Recently, I’ve experienced many of the latter forms of communication. Or perhaps I should say, miscommunications. That is, there are words coming out in English, and apparently, somewhere mid-air, they’re being translated into another language. Oh, and it seems like in that language, “I’m sorry,” means, “Go suck eggs.”
It’s not just our words that are confusing, by the way. HR has a great deal of jargon and legal-ease that we haven’t shared with the rest of the world yet somehow expect everyone to know. Also, for some odd reason, many of us talk insanely fast, so please keep up. Then there are those of us who don’t think our words make the point clearly enough, so we engage body parts. Here come our hands and arms to join the conversation! If the conversation warrants, we might even start to walk around the room just to drive that point home. So, here we are, speaking a language most don’t understand — insanely fast — and waving our hands and arms while you’re trying to follow us around the room.
My point is, it’s not your fault that you don’t understand us. In reality, we are the ones speaking the foreign language.

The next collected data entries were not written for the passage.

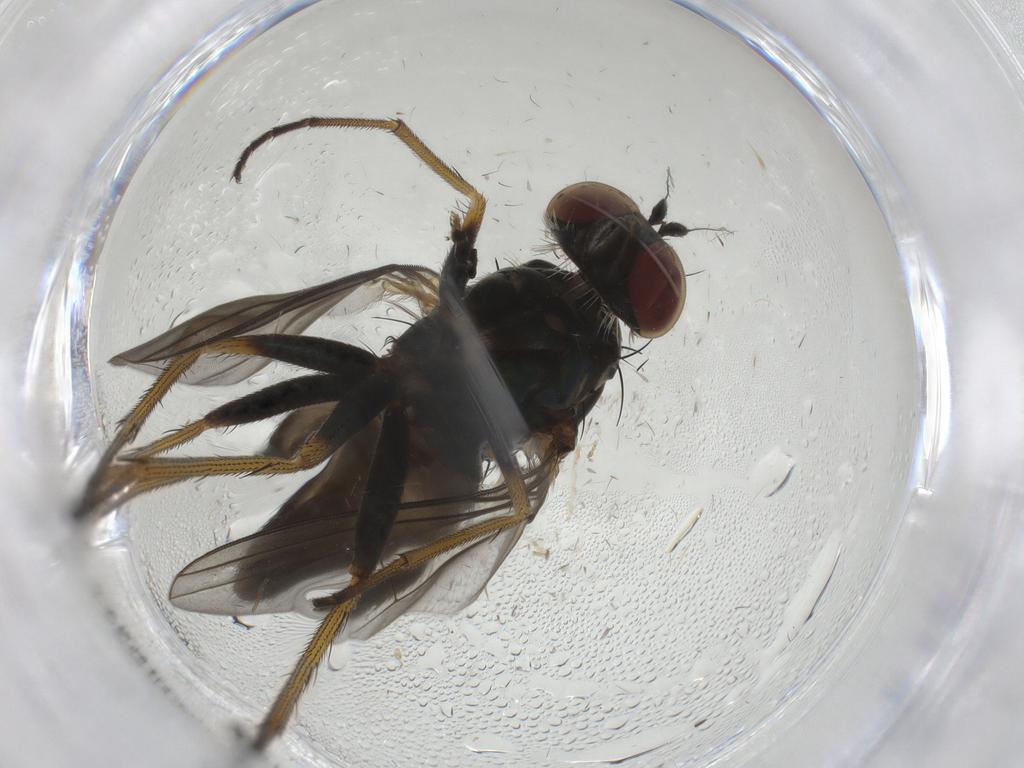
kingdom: Animalia
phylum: Arthropoda
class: Insecta
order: Diptera
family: Dolichopodidae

The best thing HR can do if they want a good outcome is meet people where they are at. If you’ve ever been to a foreign country where you didn’t speak the language yet had a good experience, my guess is it was because you encountered people willing to meet you where you were. You tried a little, they tried a little, and together, they got you to the bathroom before something terribly embarrassing happened.
Bringing those you are talking to along at their pace when it relates to HR issues will only be positive. Our jobs are to educate, train, advise, and guide. We can’t do any of that if the people we’re talking to have no idea what we’re saying.
Four keys to help the HR language gap: Know your audience, their knowledge level, their time limit, and their attention span.
Don’t put yourself in the dreadful position of droning on to an audience you lost 15 minutes ago. And for the love of everything HR, don’t do it in a language they don’t understand.